# My camp chopper



## Brain M (Aug 2, 2016)

Here's a knife I made for myself this for an upcoming camping trip our family is going to be taking soon. It's 01 with differential tempering. Scales are stabilized spalted hackberry. I etched the blade in ferric chloride and then did a little finishing to get it to look like an old patina'ed shotgun.


----------



## Brain M (Aug 2, 2016)

Here's the pics that wouldn't post

Reactions: Like 7 | EyeCandy! 1 | Way Cool 2


----------



## robert flynt (Aug 2, 2016)

Looks like a good chopper.


----------



## Brain M (Aug 2, 2016)

Eso far it's made it though a bunch of fire wood.
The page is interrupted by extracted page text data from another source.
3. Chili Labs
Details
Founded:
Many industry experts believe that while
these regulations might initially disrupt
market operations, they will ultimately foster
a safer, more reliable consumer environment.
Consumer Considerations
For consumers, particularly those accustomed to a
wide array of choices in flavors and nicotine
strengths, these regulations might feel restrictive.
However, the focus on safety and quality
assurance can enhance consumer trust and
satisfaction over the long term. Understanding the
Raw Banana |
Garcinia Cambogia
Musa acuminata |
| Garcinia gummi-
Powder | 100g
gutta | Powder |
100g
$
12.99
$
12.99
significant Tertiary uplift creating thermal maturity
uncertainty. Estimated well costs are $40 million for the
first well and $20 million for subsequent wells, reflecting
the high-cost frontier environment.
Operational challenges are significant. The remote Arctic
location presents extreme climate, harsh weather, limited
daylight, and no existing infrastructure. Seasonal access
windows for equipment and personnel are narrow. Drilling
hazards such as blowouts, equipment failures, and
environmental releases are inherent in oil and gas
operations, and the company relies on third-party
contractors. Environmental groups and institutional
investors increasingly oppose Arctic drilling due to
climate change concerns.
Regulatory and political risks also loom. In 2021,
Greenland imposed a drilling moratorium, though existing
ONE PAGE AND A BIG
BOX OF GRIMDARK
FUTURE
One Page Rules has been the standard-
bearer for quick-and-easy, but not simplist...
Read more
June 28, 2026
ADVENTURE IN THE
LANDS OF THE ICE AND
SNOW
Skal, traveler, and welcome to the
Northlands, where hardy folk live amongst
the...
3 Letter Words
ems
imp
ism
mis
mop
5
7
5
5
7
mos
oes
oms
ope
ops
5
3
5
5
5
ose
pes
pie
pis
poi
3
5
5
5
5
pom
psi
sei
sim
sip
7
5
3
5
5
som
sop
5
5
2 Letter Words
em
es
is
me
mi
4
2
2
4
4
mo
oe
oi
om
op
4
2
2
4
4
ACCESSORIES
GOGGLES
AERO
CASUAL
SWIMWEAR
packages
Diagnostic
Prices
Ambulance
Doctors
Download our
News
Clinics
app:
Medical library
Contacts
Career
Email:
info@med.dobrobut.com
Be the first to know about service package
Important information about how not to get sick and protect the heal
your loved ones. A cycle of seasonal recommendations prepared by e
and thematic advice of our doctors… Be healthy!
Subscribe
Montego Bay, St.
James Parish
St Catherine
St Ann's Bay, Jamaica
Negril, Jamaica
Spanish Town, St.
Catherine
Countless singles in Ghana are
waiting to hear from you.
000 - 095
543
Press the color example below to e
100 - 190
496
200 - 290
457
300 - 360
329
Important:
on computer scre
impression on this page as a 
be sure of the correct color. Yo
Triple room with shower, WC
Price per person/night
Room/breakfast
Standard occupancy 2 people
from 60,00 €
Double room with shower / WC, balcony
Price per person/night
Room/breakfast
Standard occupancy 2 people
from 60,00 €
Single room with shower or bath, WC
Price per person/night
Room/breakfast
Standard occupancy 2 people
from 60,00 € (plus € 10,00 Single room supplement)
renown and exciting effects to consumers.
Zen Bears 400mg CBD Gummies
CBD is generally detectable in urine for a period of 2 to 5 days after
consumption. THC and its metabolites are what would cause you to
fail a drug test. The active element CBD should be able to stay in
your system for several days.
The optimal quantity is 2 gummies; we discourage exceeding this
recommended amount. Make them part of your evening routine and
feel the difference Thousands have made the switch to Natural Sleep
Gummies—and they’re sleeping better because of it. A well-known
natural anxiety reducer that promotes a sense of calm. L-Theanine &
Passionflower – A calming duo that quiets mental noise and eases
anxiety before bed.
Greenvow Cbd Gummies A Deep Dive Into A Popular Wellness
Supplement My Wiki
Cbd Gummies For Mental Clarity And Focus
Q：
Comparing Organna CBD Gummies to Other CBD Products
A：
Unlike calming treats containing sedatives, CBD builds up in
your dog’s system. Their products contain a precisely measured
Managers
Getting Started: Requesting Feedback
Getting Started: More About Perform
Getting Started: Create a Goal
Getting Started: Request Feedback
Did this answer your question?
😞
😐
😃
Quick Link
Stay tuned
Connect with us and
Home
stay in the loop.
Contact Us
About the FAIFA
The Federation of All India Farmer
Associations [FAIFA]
It has an OAL of 13" and a blade length of 8". 3/16" blade thickness


----------



## NYWoodturner (Aug 3, 2016)

Nice job Brian. You got a pretty dark etch on that! What did you do to prep the steel prior to etching? Anything special?


----------



## Brain M (Aug 3, 2016)

Well, I polished it to a dull polish and etched. It didn't look as dark as I wanted it so I polished it again with a compound to remove some of the ferric chloride etch. I cleaned it very softly with some acetone but made sure to leave some of the polish behind then used gun blue. It left it with different light and dark greys, browns and some dark greens. Like your grandfather's old neglected shotgun. Unfortunately the patina doesn't show up in pictures very well.

Reactions: Creative 1


----------



## Jack "Pappy" Lewis (Aug 3, 2016)

I love it...used 01 myself for a tanto that i etched too, not as dark as yours but I like the idea about making it look like Grandpa's old shotgun.


----------



## Brain M (Aug 3, 2016)

Yeah. I really like the old beaten up and used look along with the hand forged look myself. Knowing that they look old but are brand new is kinda neat.

Reactions: Like 1


----------



## ripjack13 (Aug 3, 2016)

Very cool...indeed it is.


----------